Unfortunately, there are many grammar errors. It's not the worst, by any means, but it could definitely use another pass by the author or maybe Grammarly. However, they are receptive to comments about this and to making changes, which is great.
The story begins as a murder mystery, where the characters are trapped by circumstance and forced to follow leads that take them from one adventure to the next. If you've ever played rpgs, you know the gist. Unfortunately, I didn't buy that the characters would be the main suspects in the situation, so the initial hook felt weak. They also occasionally seem to make bad choices that further the plot rather than seeming like something an experienced adventurer would do, but that just could be characterization we've not delved into all the way yet.
The story has a diverse cast of characters. They are instantly recognizable by their rpg tropes. Some of them have a very strong 'voice' and characterization, others could use some beefing up. A few of the female characters are described in a cringingly 'male-gaze' fashion. But the interactions between the characters is interesting and pops.
Overall, Heroes of Errand is a fun read that moves quickly. I found a few elements lacking, but it all comes together to make a great story.
In the beginning of the novel, it is possible to tell that it was began in first person, rather than third. The author has done a decent job at changing this fact, but with various tense change issues, the problem is still there. I do not believe this takes much away from the reading experience though, as I expect most people to have to really focus to notice the issue. The dialogue can get weird sometimes, as I found myself confused as to whom was speaking a few times. This does not happen often, though. Overall, the style is still pretty good.
There is a good story behind the Jellybeans. Each character has a different background, and they come together quite well. I did find that some of the issues that the group runs across tend to be solved a little too easily, with not much tension. I chalk this up to one of the character rolling a nat-20.

[Data items]
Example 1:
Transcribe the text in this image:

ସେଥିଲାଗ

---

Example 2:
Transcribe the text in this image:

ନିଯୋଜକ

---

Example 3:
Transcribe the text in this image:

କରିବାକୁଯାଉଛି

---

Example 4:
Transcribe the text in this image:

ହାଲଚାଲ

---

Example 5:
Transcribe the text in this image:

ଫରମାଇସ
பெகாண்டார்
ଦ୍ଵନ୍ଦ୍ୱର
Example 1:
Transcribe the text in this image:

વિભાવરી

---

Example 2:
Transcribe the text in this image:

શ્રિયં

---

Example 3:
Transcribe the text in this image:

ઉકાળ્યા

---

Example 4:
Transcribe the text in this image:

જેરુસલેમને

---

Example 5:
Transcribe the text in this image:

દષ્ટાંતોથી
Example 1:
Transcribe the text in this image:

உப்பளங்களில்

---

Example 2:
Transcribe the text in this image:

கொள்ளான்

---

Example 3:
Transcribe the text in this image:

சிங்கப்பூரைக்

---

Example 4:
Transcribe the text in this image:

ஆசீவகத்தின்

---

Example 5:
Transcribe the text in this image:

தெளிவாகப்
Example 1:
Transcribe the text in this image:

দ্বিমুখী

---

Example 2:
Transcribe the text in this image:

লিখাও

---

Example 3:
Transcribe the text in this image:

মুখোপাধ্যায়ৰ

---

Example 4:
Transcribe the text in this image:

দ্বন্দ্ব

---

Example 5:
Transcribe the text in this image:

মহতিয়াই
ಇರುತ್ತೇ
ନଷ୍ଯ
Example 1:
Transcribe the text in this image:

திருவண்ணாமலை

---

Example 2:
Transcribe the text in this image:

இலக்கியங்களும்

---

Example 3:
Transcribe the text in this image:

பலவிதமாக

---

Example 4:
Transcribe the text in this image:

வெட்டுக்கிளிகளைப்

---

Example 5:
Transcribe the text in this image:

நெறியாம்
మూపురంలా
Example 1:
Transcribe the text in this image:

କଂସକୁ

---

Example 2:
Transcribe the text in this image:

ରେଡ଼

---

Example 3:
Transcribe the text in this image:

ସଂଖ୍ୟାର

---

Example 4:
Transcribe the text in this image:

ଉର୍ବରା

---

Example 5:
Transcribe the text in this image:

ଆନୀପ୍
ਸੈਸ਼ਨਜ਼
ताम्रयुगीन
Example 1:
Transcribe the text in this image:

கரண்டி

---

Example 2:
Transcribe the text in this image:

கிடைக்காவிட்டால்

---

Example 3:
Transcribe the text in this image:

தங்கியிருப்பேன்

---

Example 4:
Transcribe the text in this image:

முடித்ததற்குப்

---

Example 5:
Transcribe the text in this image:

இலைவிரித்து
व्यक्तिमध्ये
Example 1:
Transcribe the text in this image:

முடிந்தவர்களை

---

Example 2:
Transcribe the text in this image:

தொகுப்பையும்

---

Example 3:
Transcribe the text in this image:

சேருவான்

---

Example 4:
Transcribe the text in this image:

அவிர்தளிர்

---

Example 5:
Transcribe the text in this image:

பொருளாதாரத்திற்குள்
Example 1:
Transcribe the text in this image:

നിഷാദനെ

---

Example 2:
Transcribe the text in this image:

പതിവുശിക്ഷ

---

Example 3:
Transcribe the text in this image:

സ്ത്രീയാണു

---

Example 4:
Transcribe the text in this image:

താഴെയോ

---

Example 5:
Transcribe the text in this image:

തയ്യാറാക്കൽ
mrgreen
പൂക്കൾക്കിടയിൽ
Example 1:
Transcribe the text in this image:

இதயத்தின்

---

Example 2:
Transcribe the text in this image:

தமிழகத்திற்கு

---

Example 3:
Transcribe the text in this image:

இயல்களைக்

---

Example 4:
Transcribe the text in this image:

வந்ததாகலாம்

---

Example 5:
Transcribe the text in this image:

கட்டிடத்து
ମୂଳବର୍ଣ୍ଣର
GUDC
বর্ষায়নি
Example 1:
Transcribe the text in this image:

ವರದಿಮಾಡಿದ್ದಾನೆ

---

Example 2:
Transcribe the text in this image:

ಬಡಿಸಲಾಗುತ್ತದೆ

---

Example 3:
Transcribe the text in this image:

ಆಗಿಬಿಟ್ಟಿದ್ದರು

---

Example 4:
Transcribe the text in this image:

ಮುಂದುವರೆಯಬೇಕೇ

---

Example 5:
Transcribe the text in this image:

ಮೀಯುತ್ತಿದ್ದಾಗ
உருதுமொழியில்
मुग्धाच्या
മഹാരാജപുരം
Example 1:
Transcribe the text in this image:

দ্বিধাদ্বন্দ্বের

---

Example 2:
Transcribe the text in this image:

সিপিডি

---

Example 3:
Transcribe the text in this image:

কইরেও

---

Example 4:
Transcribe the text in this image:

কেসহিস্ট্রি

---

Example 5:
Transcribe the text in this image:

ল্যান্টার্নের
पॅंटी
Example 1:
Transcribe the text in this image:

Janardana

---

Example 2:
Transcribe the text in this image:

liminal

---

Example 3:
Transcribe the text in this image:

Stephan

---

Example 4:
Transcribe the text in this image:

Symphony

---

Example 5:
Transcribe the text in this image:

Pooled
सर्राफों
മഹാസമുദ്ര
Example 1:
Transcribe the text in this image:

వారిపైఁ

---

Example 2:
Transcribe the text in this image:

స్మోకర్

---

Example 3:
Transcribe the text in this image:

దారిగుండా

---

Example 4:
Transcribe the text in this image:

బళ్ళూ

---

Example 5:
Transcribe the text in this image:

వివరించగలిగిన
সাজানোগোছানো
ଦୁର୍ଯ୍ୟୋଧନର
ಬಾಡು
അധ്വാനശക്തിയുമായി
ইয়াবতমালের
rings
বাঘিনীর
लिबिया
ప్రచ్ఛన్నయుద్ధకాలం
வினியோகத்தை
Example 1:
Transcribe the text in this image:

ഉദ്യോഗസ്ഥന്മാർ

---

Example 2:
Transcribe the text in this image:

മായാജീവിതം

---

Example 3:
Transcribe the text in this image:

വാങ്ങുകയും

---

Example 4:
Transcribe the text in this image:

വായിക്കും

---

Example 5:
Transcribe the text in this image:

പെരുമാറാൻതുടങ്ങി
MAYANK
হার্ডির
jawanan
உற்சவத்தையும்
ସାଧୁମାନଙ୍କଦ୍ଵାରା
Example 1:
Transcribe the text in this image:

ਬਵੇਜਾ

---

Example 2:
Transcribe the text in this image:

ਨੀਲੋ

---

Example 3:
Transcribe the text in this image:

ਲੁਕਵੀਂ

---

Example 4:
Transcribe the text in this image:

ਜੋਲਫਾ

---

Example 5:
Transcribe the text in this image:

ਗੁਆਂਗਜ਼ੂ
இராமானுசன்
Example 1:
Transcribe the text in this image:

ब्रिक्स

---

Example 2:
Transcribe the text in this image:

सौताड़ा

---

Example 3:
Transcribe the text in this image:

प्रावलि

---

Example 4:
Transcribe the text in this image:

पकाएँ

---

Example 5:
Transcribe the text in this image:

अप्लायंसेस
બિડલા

▸ **Job 1**
In the review of Heroes of Errand, write out the passage starting with "The story has" and going on through "a great story.", changing "diverse cast" to "varied cast".
▸ **Job 2**
According to the review of Heroes of Errand, in what narrative person does the novel seem to have been begun?
▸ **Job 3**
Continue the review of Heroes of Errand, picking up after its final sentence.

▸ **Exercise output 1**
The story has a varied cast of characters. They are instantly recognizable by their rpg tropes. Some of them have a very strong 'voice' and characterization, others could use some beefing up. A few of the female characters are described in a cringingly 'male-gaze' fashion. But the interactions between the characters is interesting and pops.
Overall, Heroes of Errand is a fun read that moves quickly. I found a few elements lacking, but it all comes together to make a great story.

▸ **Exercise output 2**
It seems to have been begun in first person rather than third.

▸ **Exercise output 3**
There's nothing much to nitpick about the grammar of the story. A few missed commas here and there, and an occasional misspelling, but overall, the grammar is quite good.
The character development is getting better as the story progresses. At first, it was very basic, but as I read on, small bits of each character's personality began to show. I expect all the MCs to be fully fleshed out by the end of the novel.
This has a very pure dungeons and dragons feel to it. Usually, when an author writes a dungeons and dragons themed story they use it more as a vague directive and don't really stay true to that origin, but in this case it’s different. This feels committed to that clean table top ethos in a rather unique way to Royal Road.
Story: There’s been a murder, a twisting tale ensues. Always a fun way to start a story, the following choices by the characters do feel a bit chaotic at times but that I suppose might be a reflection of the dice table top genre and its nature. The auspicious (or not so) beginning of a band of famed adventurers and their journey to greatness.
Style : Like the approach to genre it’s clean and straight forward. The prose feels very work-man like and steers clear from anything flowery or purple, which is good, that is why people like Brandon Sanderson’s style after all. The clarity of communication makes reading easy and fluid.
Worldbuilding: This is DnD-esque so the worldbuilding does not stray far from the envelope with races or monsters with one or two exceptions although I do think they do a good job of presenting the world in a realistic hard lit manner which can be tricky for this genre.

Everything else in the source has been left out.